Programming in Objective-C

buy all 3

I have Practical C and Programming in Objective C and both seem good so far.  I come from a Fortran and APL programming background but that was nearly 20 years ago.

I also came across some interesting info on Appleinsider.com today.  Xcode may include C#.  The thought is to position the Mac as the developer's platform of choice.  Develop on a Mac and run everywhere plus bring a ton of developers to the Mac.  Plus there is a lot of C# code out there that could be easily compiled for Mac use.


----------



## retrotron (May 29, 2004)

I'm a PHP programmer too, but I don't know much C. I found _Programming in Objective-C_ very helpful to get going with Cocoa. Most books I've looked at move way too quickly over the Obj-C part, leaving me in the dark, but this book explained Obj-C well for me. In particular, it explains Obj-C without requiring any basis in C. It well explains C code and concepts used in Obj-C and Cocoa and leaves out stuff which isn't used by Obj-C and Cocoa. If I remember right, though, it does go into the C code underlying the Obj-C stuff if you're interested. Knowing C is very helpful I'm sure, but it doesn't seem necessary for Obj-C, so if you're goal is Cocoa, maybe just learn the C that you need for Obj-C now and go back to C later when/if you need it? Most of the C stuff you need for Cocoa you probably know from PHP. In any case, the book also covers using gcc for Objective-C, and it is fairly platform unspecific, though it discusses Project Builder/Xcode too. I went through most of what I read in the book using the gcc and the command line. Do you do any Object Oriented stuff with PHP, btw?

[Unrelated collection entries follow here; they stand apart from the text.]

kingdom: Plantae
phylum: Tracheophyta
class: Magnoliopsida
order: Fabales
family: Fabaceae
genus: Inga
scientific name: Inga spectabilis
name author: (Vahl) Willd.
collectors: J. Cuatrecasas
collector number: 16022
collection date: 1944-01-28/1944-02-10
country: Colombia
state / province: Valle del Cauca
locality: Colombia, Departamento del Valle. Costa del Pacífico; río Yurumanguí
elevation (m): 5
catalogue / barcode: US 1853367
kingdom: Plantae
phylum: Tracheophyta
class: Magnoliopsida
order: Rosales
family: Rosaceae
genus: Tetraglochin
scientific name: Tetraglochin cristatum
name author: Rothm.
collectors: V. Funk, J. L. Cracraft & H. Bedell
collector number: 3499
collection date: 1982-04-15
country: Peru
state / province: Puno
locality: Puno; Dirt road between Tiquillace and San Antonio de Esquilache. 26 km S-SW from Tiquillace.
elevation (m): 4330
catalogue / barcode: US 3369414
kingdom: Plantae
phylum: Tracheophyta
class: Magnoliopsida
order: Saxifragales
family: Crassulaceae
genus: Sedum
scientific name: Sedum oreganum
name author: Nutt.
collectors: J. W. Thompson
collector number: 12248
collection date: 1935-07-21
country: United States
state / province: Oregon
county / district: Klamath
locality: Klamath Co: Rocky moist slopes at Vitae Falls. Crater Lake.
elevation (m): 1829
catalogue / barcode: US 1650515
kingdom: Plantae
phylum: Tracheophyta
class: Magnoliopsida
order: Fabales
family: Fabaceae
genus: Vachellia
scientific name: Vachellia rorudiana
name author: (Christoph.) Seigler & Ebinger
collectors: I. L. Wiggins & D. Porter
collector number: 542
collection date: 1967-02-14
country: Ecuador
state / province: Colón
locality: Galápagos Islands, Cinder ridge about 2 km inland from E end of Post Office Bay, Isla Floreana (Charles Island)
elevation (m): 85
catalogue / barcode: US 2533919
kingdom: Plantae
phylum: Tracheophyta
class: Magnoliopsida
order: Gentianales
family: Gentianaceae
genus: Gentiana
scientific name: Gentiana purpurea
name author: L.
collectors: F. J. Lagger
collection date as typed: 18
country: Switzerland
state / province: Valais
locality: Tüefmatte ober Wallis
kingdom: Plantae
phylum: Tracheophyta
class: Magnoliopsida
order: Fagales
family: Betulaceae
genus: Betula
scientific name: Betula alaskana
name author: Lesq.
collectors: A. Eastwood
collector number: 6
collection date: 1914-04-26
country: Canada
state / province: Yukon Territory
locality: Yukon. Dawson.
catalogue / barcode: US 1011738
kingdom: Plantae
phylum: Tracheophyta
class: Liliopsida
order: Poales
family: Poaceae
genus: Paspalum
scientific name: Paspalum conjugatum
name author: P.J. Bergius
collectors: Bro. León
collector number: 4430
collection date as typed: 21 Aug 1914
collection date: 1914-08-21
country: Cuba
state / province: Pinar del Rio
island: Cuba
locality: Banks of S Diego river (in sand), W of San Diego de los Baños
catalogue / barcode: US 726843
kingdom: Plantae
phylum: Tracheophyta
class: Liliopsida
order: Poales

That will be very helpful if so.


----------



## RacerX (May 29, 2004)

Well, Stepwise has been the one of the best (and by far the oldest) places to go for help with development. Their Cocoa Starting Point page is a great place to get started.


----------



## Oscar Castillo (May 30, 2004)

Twist said:
			
		

> I am just wondering if there are any good books that teach programming in C and C++ for semi-beginners on the Mac? I want to learn C with the eventual goal of moving on to cocoa. Any books that cover Project Builder or Xcode would be nice but I would like for them to also cover using gcc. Also no Dummies type books, I know programming basics just not the languages. I have programmed a couple of apps in REALbasic, I took a PASCAL class a few years ago, and I am a competent PHP coder.



I have to agree with retrotron, Programming in Objective-C is the best and only Objective-C book I have come across that explains it all.  The only problem now is that the Cocoa books are a bit outdated if you are using the new Xcode dev tools.


----------